→ EXERCISE INSTRUCTIONS
- a) Please write out the VFIO patch reply word for word, starting at "Re: [RFC PATCH" and ending at "fully virtualized guests.".
- b) In the VFIO patch reply, which hardware is named as an example of chunks that happen to be used very often?

Re: [RFC PATCH kernel] vfio-pci: Allow mapping of MSI-X table to userspace

Alex Williamson <alex.williamson@xxxxxxxxxx> · Thu, 29 Jun 2017 14:42:09 -0600

On Fri, 30 Jun 2017 00:50:57 +1000
Alexey Kardashevskiy <aik@xxxxxxxxx> wrote:

> At the moment VFIO does not allow mapping MSIX BAR to the userspace
> and provides information about what can be mapped via a PCI region
> capability. This ensures that the userspace does not get access
> to MSIX vector table and cannot break MSIX setup. For most platforms
> the userspace also chooses not to map MSIX as it has to emulate it for
> fully virtualized guests.
> 
> This creates a problem when an MSIX BAR is not aligned to a system
> page size and in order to prevent mapping, chunks before and/or after
> the MSIX BAR can't also be mapped to the userspace. If these chunks
> happen to be used very often (for example, Emulex LightPulse FC),
> we see half of expected performance.

→ STUDY MATERIAL
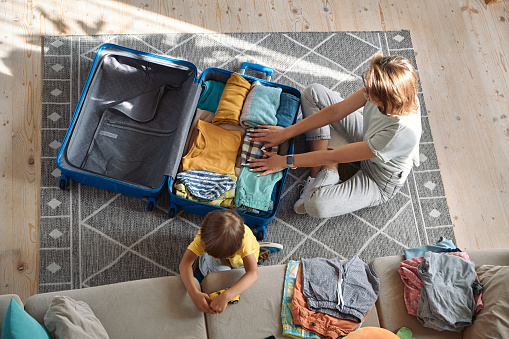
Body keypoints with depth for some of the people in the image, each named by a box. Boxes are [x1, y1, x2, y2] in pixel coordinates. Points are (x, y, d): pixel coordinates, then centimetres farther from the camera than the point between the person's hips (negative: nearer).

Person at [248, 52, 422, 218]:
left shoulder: (401, 133, -43)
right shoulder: (381, 90, -26)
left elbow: (334, 156, -34)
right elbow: (336, 111, -13)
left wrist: (286, 161, -24)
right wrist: (286, 132, -12)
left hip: (379, 182, -7)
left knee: (316, 204, -34)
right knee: (313, 92, -2)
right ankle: (321, 168, -3)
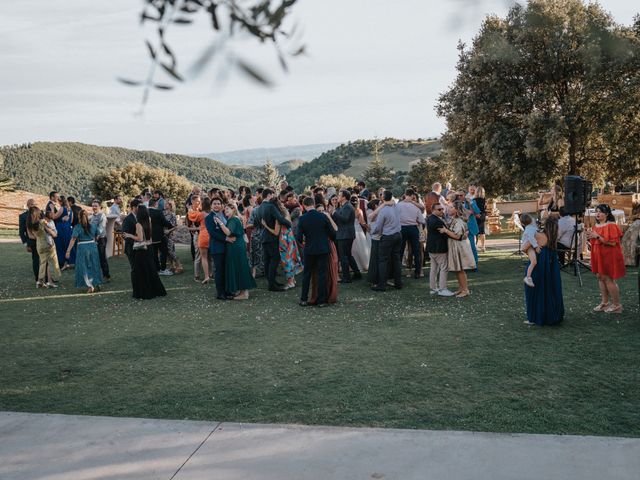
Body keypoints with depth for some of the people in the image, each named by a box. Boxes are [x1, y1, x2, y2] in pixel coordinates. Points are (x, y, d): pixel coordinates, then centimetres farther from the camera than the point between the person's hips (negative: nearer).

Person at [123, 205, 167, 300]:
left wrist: (129, 235, -7)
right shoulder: (148, 222, 1)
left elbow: (140, 238, -19)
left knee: (140, 272, 3)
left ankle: (143, 293, 7)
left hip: (140, 251, -7)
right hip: (148, 249, 7)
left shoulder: (138, 224, -16)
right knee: (150, 270, 16)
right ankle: (156, 290, 22)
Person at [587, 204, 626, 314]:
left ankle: (616, 305, 6)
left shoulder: (611, 225, -14)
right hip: (598, 256, 8)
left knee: (608, 279, -5)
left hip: (609, 256, -8)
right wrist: (591, 237, 6)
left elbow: (613, 242, -22)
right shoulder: (596, 226, 12)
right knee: (601, 277, 10)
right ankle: (605, 302, 21)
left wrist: (598, 236, -23)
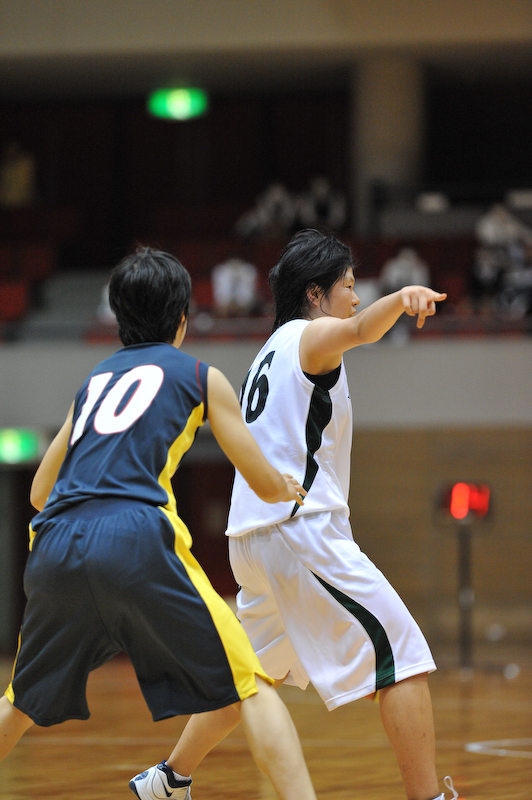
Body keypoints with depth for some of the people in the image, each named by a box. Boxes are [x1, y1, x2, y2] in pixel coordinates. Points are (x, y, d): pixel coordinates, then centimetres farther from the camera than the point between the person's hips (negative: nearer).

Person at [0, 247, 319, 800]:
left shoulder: (96, 378, 28)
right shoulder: (200, 376, 16)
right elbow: (268, 487, 19)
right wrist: (293, 490, 42)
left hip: (56, 546, 5)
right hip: (136, 537, -5)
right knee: (249, 687, -2)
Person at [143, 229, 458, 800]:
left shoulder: (271, 351, 23)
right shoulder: (309, 335, -4)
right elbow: (360, 329, -29)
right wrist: (402, 297, -48)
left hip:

→ COMPLETED EXERCISE
- a)
Re: [RFC PATCH kernel] vfio-pci: Allow mapping of MSI-X table to userspace

Alex Williamson <alex.williamson@xxxxxxxxxx> · Thu, 29 Jun 2017 14:42:09 -0600

On Fri, 30 Jun 2017 00:50:57 +1000
Alexey Kardashevskiy <aik@xxxxxxxxx> wrote:

> At the moment VFIO does not allow mapping MSIX BAR to the userspace
> and provides information about what can be mapped via a PCI region
> capability. This ensures that the userspace does not get access
> to MSIX vector table and cannot break MSIX setup. For most platforms
> the userspace also chooses not to map MSIX as it has to emulate it for
> fully virtualized guests.

- b) Emulex LightPulse FC